Enfin, il me semble difficile de ne pas tenir compte des remarques formulées quant à l’inapplicabilité du texte aux cas de liquidation judiciaire. Il faut donc prévoir que la procédure du questionnaire ne s’appliquera pas dans ces situations. Le président du Conseil national des administrateurs judiciaires et des mandataires judiciaires est bien sûr très favorable à cette solution.
Mes chers collègues, personne ne l’ignore à ce stade du débat, le Gouvernement préférerait que le Sénat n’adopte aucun amendement et vote le texte conforme, ainsi que l’a rappelé M. le ministre.
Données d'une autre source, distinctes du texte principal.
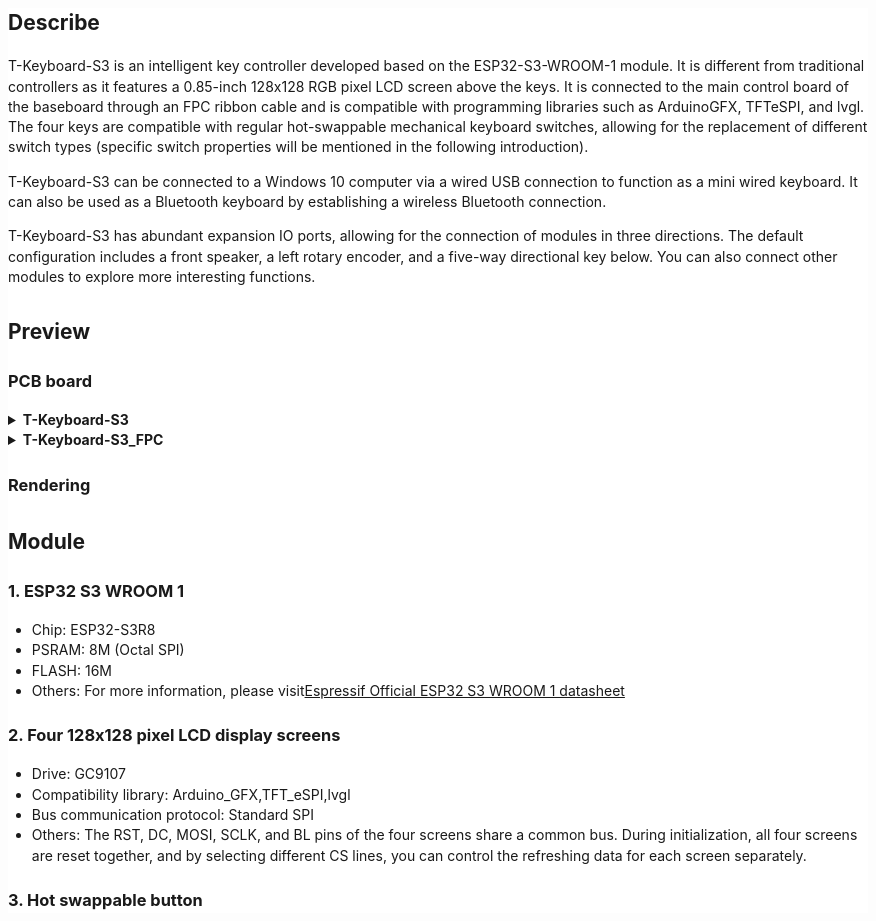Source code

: ## Describe

T-Keyboard-S3 is an intelligent key controller developed based on the ESP32-S3-WROOM-1 module. It is different from traditional controllers as it features a 0.85-inch 128x128 RGB pixel LCD screen above the keys. It is connected to the main control board of the baseboard through an FPC ribbon cable and is compatible with programming libraries such as ArduinoGFX, TFTeSPI, and lvgl. The four keys are compatible with regular hot-swappable mechanical keyboard switches, allowing for the replacement of different switch types (specific switch properties will be mentioned in the following introduction).

T-Keyboard-S3 can be connected to a Windows 10 computer via a wired USB connection to function as a mini wired keyboard. It can also be used as a Bluetooth keyboard by establishing a wireless Bluetooth connection.

T-Keyboard-S3 has abundant expansion IO ports, allowing for the connection of modules in three directions. The default configuration includes a front speaker, a left rotary encoder, and a five-way directional key below. You can also connect other modules to explore more interesting functions.


## Preview

### PCB board

<details><summary><b>T-Keyboard-S3</b></summary></details>


<details><summary><b>T-Keyboard-S3_FPC</b></summary></details>

### Rendering


## Module

### 1. ESP32­ S3­ WROOM­ 1

* Chip: ESP32-S3R8
* PSRAM: 8M (Octal SPI)
* FLASH: 16M
* Others: For more information, please visit[Espressif Official ESP32 S3 WROOM 1 datasheet](https://www.espressif.com/sites/default/files/documentation/esp32-s3-wroom-1_wroom-1u_datasheet_en.pdf)

### 2. Four 128x128 pixel LCD display screens

* Drive: GC9107
* Compatibility library: Arduino_GFX,TFT_eSPI,lvgl
* Bus communication protocol: Standard SPI
* Others: The RST, DC, MOSI, SCLK, and BL pins of the four screens share a common bus. During initialization, all four screens are reset together, and by selecting different CS lines, you can control the refreshing data for each screen separately.

### 3. Hot swappable button
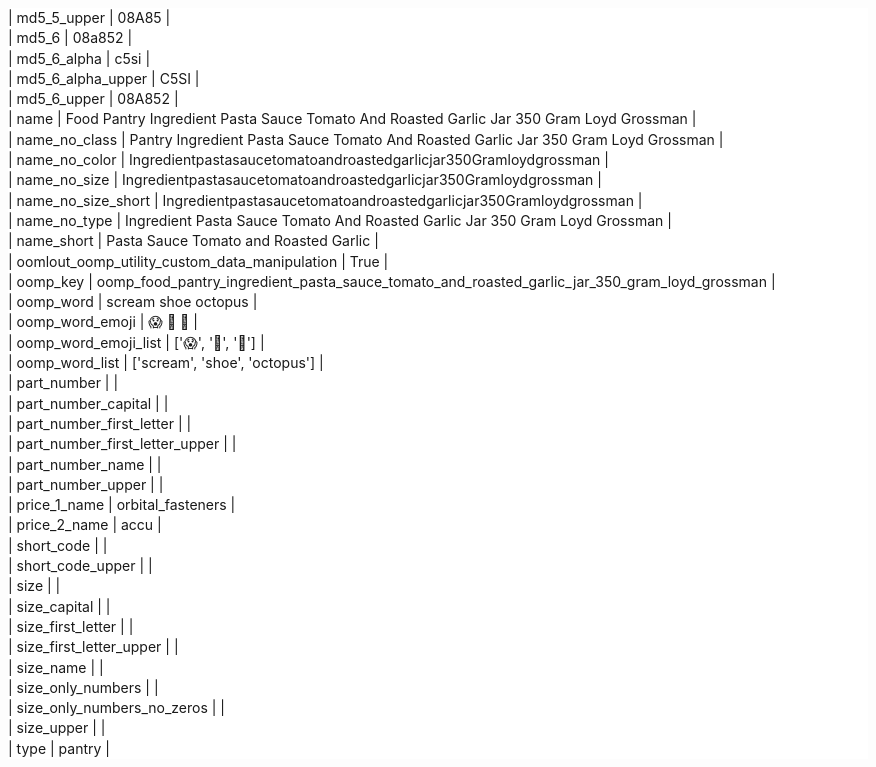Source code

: | md5_5_upper | 08A85 |  
| md5_6 | 08a852 |  
| md5_6_alpha | c5si |  
| md5_6_alpha_upper | C5SI |  
| md5_6_upper | 08A852 |  
| name | Food Pantry Ingredient Pasta Sauce Tomato And Roasted Garlic Jar 350 Gram Loyd Grossman |  
| name_no_class | Pantry Ingredient Pasta Sauce Tomato And Roasted Garlic Jar 350 Gram Loyd Grossman |  
| name_no_color | Ingredientpastasaucetomatoandroastedgarlicjar350Gramloydgrossman |  
| name_no_size | Ingredientpastasaucetomatoandroastedgarlicjar350Gramloydgrossman |  
| name_no_size_short | Ingredientpastasaucetomatoandroastedgarlicjar350Gramloydgrossman |  
| name_no_type | Ingredient Pasta Sauce Tomato And Roasted Garlic Jar 350 Gram Loyd Grossman |  
| name_short | Pasta Sauce Tomato and Roasted Garlic |  
| oomlout_oomp_utility_custom_data_manipulation | True |  
| oomp_key | oomp_food_pantry_ingredient_pasta_sauce_tomato_and_roasted_garlic_jar_350_gram_loyd_grossman |  
| oomp_word | scream shoe octopus |  
| oomp_word_emoji | :scream: :shoe: :octopus: |  
| oomp_word_emoji_list | [':scream:', ':shoe:', ':octopus:'] |  
| oomp_word_list | ['scream', 'shoe', 'octopus'] |  
| part_number |  |  
| part_number_capital |  |  
| part_number_first_letter |  |  
| part_number_first_letter_upper |  |  
| part_number_name |  |  
| part_number_upper |  |  
| price_1_name | orbital_fasteners |  
| price_2_name | accu |  
| short_code |  |  
| short_code_upper |  |  
| size |  |  
| size_capital |  |  
| size_first_letter |  |  
| size_first_letter_upper |  |  
| size_name |  |  
| size_only_numbers |  |  
| size_only_numbers_no_zeros |  |  
| size_upper |  |  
| type | pantry |  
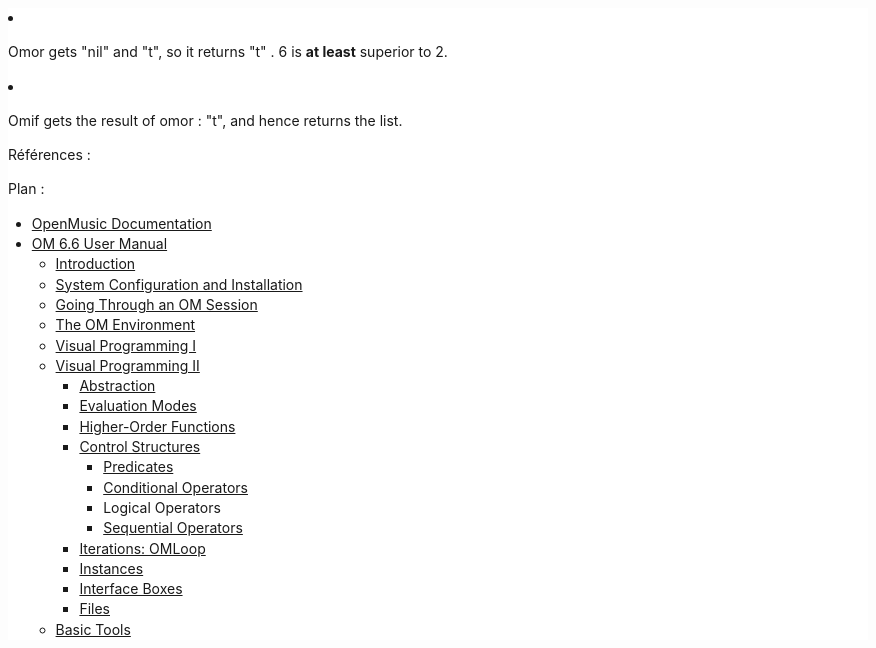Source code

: <li><p>Omor gets "nil" and "t", so it returns "t" . 6 is <strong>at least</strong> superior to 2.</p></li>
<li><p>Omif gets the result of omor : "t", and hence returns the list.</p></li>
</ol>
</div></td>
</tr>
</tbody>
</table>

</div>

</div>

</div>

</div>

</div>

</div>

</div>

<span class="hidden">Références : </span>

</div>

<div id="tplo" class="tplo_out_yes">

<div class="tplOTp">

<div class="tplOBm">

<div id="mnuFrm">

<span class="hidden">Plan :</span>

<div id="mnuFrmUp" onmouseout="menuScrollTiTask.fSpeed=0;" onmouseover="if(menuScrollTiTask.fSpeed&gt;=0) {menuScrollTiTask.fSpeed=-2; scTiLib.addTaskNow(menuScrollTiTask);}" onclick="menuScrollTiTask.fSpeed-=2;" style="display: none;">

<span id="mnuFrmUpLeft">[](#)</span><span id="mnuFrmUpCenter"></span><span id="mnuFrmUpRight"></span>

</div>

<div id="mnuScroll">

  - [<span>OpenMusic Documentation</span>](OM-Documentation.md)
  - [<span>OM 6.6 User Manual</span>](OM-User-Manual.md)
      - [<span>Introduction</span>](00-Sommaire.md)
      - [<span>System Configuration and
        Installation</span>](Installation.md)
      - [<span>Going Through an OM Session</span>](Goingthrough.md)
      - [<span>The OM Environment</span>](Environment.md)
      - [<span>Visual Programming I</span>](BasicVisualProgramming.md)
      - [<span>Visual Programming
        II</span>](AdvancedVisualProgramming.md)
          - [<span>Abstraction</span>](Abstraction.md)
          - [<span>Evaluation Modes</span>](EvalModes.md)
          - [<span>Higher-Order Functions</span>](HighOrder.md)
          - [<span>Control Structures</span>](Control.md)
              - [<span>Predicates</span>](Predicates.md)
              - [<span>Conditional Operators</span>](ConditionalOps.md)
              - <span id="i3" class="outLeftSel_yes"><span>Logical
                Operators</span></span>
              - [<span>Sequential Operators</span>](Sequencial.md)
          - [<span>Iterations: OMLoop</span>](OMLoop.md)
          - [<span>Instances</span>](Instances.md)
          - [<span>Interface Boxes</span>](InterfaceBoxes.md)
          - [<span>Files</span>](Files.md)
      - [<span>Basic Tools</span>](BasicObjects.md)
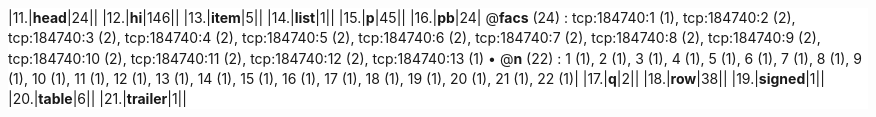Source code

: |11.|__head__|24||
|12.|__hi__|146||
|13.|__item__|5||
|14.|__list__|1||
|15.|__p__|45||
|16.|__pb__|24| @__facs__ (24) : tcp:184740:1 (1), tcp:184740:2 (2), tcp:184740:3 (2), tcp:184740:4 (2), tcp:184740:5 (2), tcp:184740:6 (2), tcp:184740:7 (2), tcp:184740:8 (2), tcp:184740:9 (2), tcp:184740:10 (2), tcp:184740:11 (2), tcp:184740:12 (2), tcp:184740:13 (1)  •  @__n__ (22) : 1 (1), 2 (1), 3 (1), 4 (1), 5 (1), 6 (1), 7 (1), 8 (1), 9 (1), 10 (1), 11 (1), 12 (1), 13 (1), 14 (1), 15 (1), 16 (1), 17 (1), 18 (1), 19 (1), 20 (1), 21 (1), 22 (1)|
|17.|__q__|2||
|18.|__row__|38||
|19.|__signed__|1||
|20.|__table__|6||
|21.|__trailer__|1||

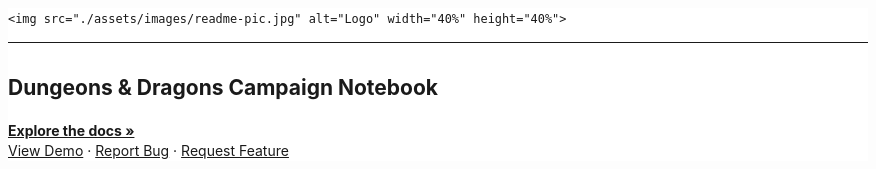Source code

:     <img src="./assets/images/readme-pic.jpg" alt="Logo" width="40%" height="40%">
  </a>
  <hr>
  <h2>Dungeons & Dragons Campaign Notebook</h2>
  <a href="https://github.com/404pandas/campaign-notebook"><strong>Explore the docs »</strong></a>
  <br />
  <a href="https://404pandas.github.io/campaign-notebook/">View Demo</a>
  ·
  <a href="https://github.com/404pandas/campaign-notebook/issues">Report Bug</a>
  ·
  <a href="https://github.com/404pandas/campaign-notebook/issues">Request Feature</a>
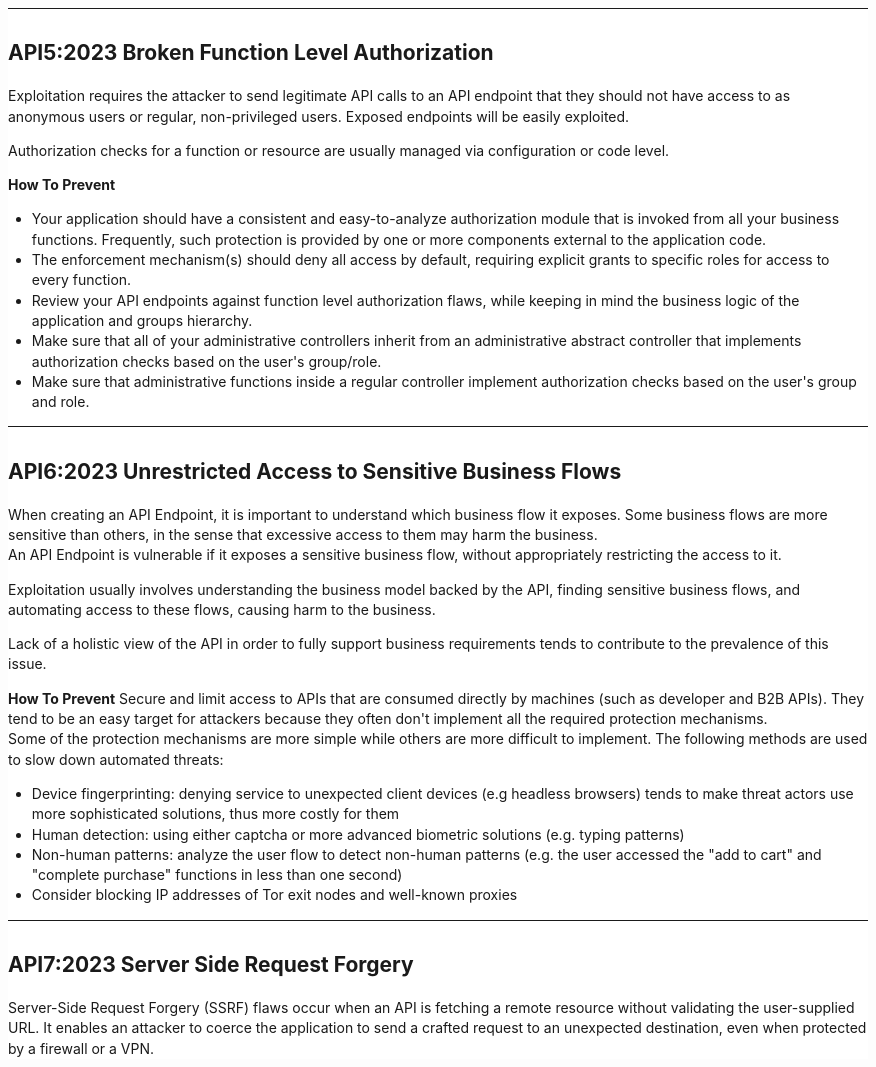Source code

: 
---
## API5:2023 Broken Function Level Authorization
Exploitation requires the attacker to send legitimate API calls to an API endpoint that they should not have access to as anonymous users or regular, non-privileged users. Exposed endpoints will be easily exploited.

Authorization checks for a function or resource are usually managed via configuration or code level.

**How To Prevent**
* Your application should have a consistent and easy-to-analyze authorization module that is invoked from all your business functions. Frequently, such protection is provided by one or more components external to the application code.
* The enforcement mechanism(s) should deny all access by default, requiring explicit grants to specific roles for access to every function.
* Review your API endpoints against function level authorization flaws, while keeping in mind the business logic of the application and groups hierarchy.
* Make sure that all of your administrative controllers inherit from an administrative abstract controller that implements authorization checks based on the user's group/role.
* Make sure that administrative functions inside a regular controller implement authorization checks based on the user's group and role.

---
## API6:2023 Unrestricted Access to Sensitive Business Flows
When creating an API Endpoint, it is important to understand which business flow it exposes. Some business flows are more sensitive than others, in the sense that excessive access to them may harm the business.<br/>
An API Endpoint is vulnerable if it exposes a sensitive business flow, without appropriately restricting the access to it.

Exploitation usually involves understanding the business model backed by the API, finding sensitive business flows, and automating access to these flows, causing harm to the business.

Lack of a holistic view of the API in order to fully support business requirements tends to contribute to the prevalence of this issue.

**How To Prevent**
Secure and limit access to APIs that are consumed directly by machines (such as developer and B2B APIs). They tend to be an easy target for attackers because they often don't implement all the required protection mechanisms.<br/>
Some of the protection mechanisms are more simple while others are more difficult to implement. The following methods are used to slow down automated threats:
* Device fingerprinting: denying service to unexpected client devices (e.g headless browsers) tends to make threat actors use more sophisticated solutions, thus more costly for them
* Human detection: using either captcha or more advanced biometric solutions (e.g. typing patterns)
* Non-human patterns: analyze the user flow to detect non-human patterns (e.g. the user accessed the "add to cart" and "complete purchase" functions in less than one second)
* Consider blocking IP addresses of Tor exit nodes and well-known proxies

---
## API7:2023 Server Side Request Forgery
Server-Side Request Forgery (SSRF) flaws occur when an API is fetching a remote resource without validating the user-supplied URL. It enables an attacker to coerce the application to send a crafted request to an unexpected destination, even when protected by a firewall or a VPN.
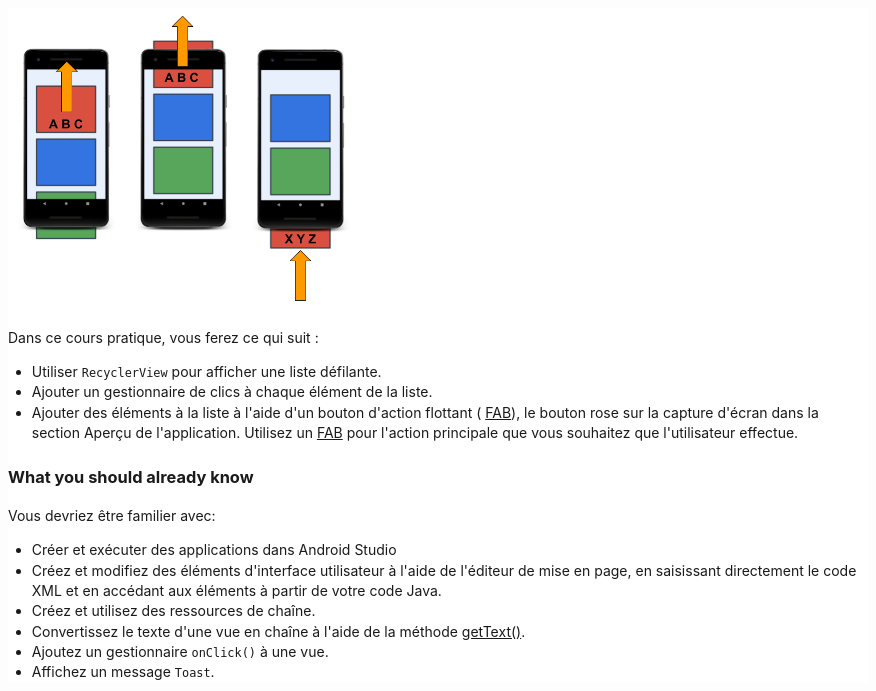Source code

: <img src="img/dcf4599789b9c2a1.png" alt="dcf4599789b9c2a1.png"  width="344.69" />

Dans ce cours pratique, vous ferez ce qui suit :

* Utiliser `RecyclerView` pour afficher une liste défilante.
* Ajouter un gestionnaire de clics à chaque élément de la liste.
* Ajouter des éléments à la liste à l'aide d'un bouton d'action flottant ( [FAB](https://m3.material.io/components/floating-action-button/overview)), le bouton rose sur la capture d'écran dans la section Aperçu de l'application. Utilisez un  [FAB](https://m3.material.io/components/floating-action-button/overview) pour l'action principale que vous souhaitez que l'utilisateur effectue.

### What you should already know

Vous devriez être familier avec:

* Créer et exécuter des applications dans Android Studio
* Créez et modifiez des éléments d'interface utilisateur à l'aide de l'éditeur de mise en page, en saisissant directement le code XML et en accédant aux éléments à partir de votre code Java.
* Créez et utilisez des ressources de chaîne.
* Convertissez le texte d'une vue en chaîne à l'aide de la méthode  [getText()](https://developer.android.com/reference/android/widget/EditText.html#getText()).
* Ajoutez un gestionnaire `onClick()` à une vue.
* Affichez un message `Toast`.
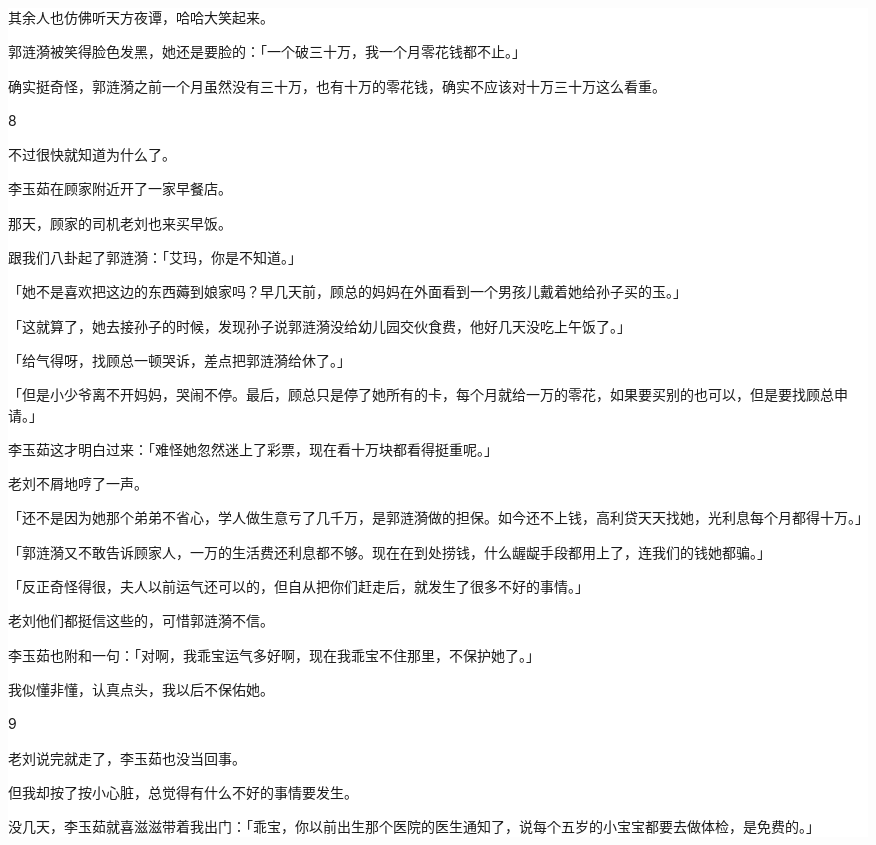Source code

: 
其余人也仿佛听天方夜谭，哈哈大笑起来。


郭涟漪被笑得脸色发黑，她还是要脸的：「一个破三十万，我一个月零花钱都不止。」


确实挺奇怪，郭涟漪之前一个月虽然没有三十万，也有十万的零花钱，确实不应该对十万三十万这么看重。


8


不过很快就知道为什么了。


李玉茹在顾家附近开了一家早餐店。


那天，顾家的司机老刘也来买早饭。


跟我们八卦起了郭涟漪：「艾玛，你是不知道。」


「她不是喜欢把这边的东西薅到娘家吗？早几天前，顾总的妈妈在外面看到一个男孩儿戴着她给孙子买的玉。」


「这就算了，她去接孙子的时候，发现孙子说郭涟漪没给幼儿园交伙食费，他好几天没吃上午饭了。」


「给气得呀，找顾总一顿哭诉，差点把郭涟漪给休了。」


「但是小少爷离不开妈妈，哭闹不停。最后，顾总只是停了她所有的卡，每个月就给一万的零花，如果要买别的也可以，但是要找顾总申请。」


李玉茹这才明白过来：「难怪她忽然迷上了彩票，现在看十万块都看得挺重呢。」


老刘不屑地哼了一声。


「还不是因为她那个弟弟不省心，学人做生意亏了几千万，是郭涟漪做的担保。如今还不上钱，高利贷天天找她，光利息每个月都得十万。」


「郭涟漪又不敢告诉顾家人，一万的生活费还利息都不够。现在在到处捞钱，什么龌龊手段都用上了，连我们的钱她都骗。」


「反正奇怪得很，夫人以前运气还可以的，但自从把你们赶走后，就发生了很多不好的事情。」


老刘他们都挺信这些的，可惜郭涟漪不信。


李玉茹也附和一句：「对啊，我乖宝运气多好啊，现在我乖宝不住那里，不保护她了。」


我似懂非懂，认真点头，我以后不保佑她。


9


老刘说完就走了，李玉茹也没当回事。


但我却按了按小心脏，总觉得有什么不好的事情要发生。


没几天，李玉茹就喜滋滋带着我出门：「乖宝，你以前出生那个医院的医生通知了，说每个五岁的小宝宝都要去做体检，是免费的。」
Aussi, nous devons choisir entre l’urgence et le règlement au fond du problème. La question qui nous est donc posée ce soir est la suivante : vaut-il mieux adopter rapidement un texte, quitte à ce qu’il ne s’applique pas bien, ou, au contraire, élaborer un dispositif opérationnel et sécurisé, même si celui-ci n’entre en vigueur que dans quelques semaines ?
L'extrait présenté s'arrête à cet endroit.